Wiem, że mam fundusz na deszczowy dzień i przyzwoite konto oszczędnościowe. Ale jakie są inne, mniej dyskutowane oznaki dobrej kondycji finansowej, które powinienem wziąć pod uwagę? — Brian S., Nowy Jork
Sprawdzenie swoich finansów jest trochę jak wizyta u lekarza. Uderzenie w mankiet do pomiaru ciśnienia krwi nie mówi całej historii. Potrzebujesz kompletnej obróbki.
Solidny fundusz awaryjny to dobry początek, ale zrzucę też kilka innych testów. Twój stosunek zadłużenia do dochodów (DTR) jest jednym z nich. Logika tutaj jest dość prosta. Im więcej pieniędzy przyniesiesz, tym lepiej będziesz w stanie obsłużyć swój kredyt – w tym wszystko, od pożyczek studenckich po kartę Visa. Nic dziwnego, że DTI jest jednym z głównych czynników, na które pożyczkodawcy zwracają uwagę przy udzielaniu pożyczek na większe pożyczki. Generalnie jesteś w dobrej formie, jeśli masz go poniżej 35 procent, ale niższy stosunek jest jeszcze lepszy.
Z tym związany jest przepływ środków pieniężnych. Brzmi jak coś, o co muszą się martwić tylko księgowi korporacyjni, ale jest to również ważne dla twojego gospodarstwa domowego. Jeśli nie przynosisz większych dochodów niż wydajesz, nie jesteś w stanie oszczędzać na dłuższą metę, co jest oczywiście celem. W rzeczywistości zamierzasz uszczuplić wszelkie oszczędności, które już masz – lub nadal kopać sobie większą dziurę, jeśli opierasz się na swojej karcie kredytowej. Więc jeśli masz ujemny przepływ środków pieniężnych, zrób wszystko, co musisz, aby to odwrócić i to szybko.
Potem jest twój Ocena kredytowa, co określa, jak drogie będzie wykupienie hipoteka lub skorzystaj z kredytu samochodowego. Jest to również przybliżony wskaźnik tego, w jaki sposób korzystasz z kredytu. Jeśli nadmiernie rozszerzasz swoje konta odnawialne lub regularnie pomijasz terminy, pojawi się to w Twoim numerze FICO.

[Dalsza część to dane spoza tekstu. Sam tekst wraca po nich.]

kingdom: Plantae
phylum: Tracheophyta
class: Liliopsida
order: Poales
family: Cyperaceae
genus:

Spójrz też na swoje stopa oszczędności emerytalnych. Jeśli udało Ci się przeznaczyć co najmniej 15 procent swoich dochodów na 401(k) lub IRA, zaczynając od 20. roku życia, prawdopodobnie całkiem nieźle ci idzie. Pamiętaj jednak, że to dość luźny cel. Jeśli nie wyszedłeś z bramy, kiedy wszedłeś na rynek pracy, możesz chcieć trochę więcej, aby nadrobić stracony czas.
Na koniec dowiedz się, jak sobie radzisz w dziale zarządzania ryzykiem. Jeśli wychowujesz młodą rodzinę, czy masz ubezpieczenie na życie, które ochroni ich przed mało prawdopodobną, ale jednak realną możliwością, że coś może ci się przydarzyć? Czy masz ubezpieczenie z tytułu niepełnosprawności, które zagwarantuje wystarczający dochód, jeśli żywiciel Twojej rodziny zostanie ranny? Jeśli nie, to prawdopodobnie czas się trochę rozejrzeć.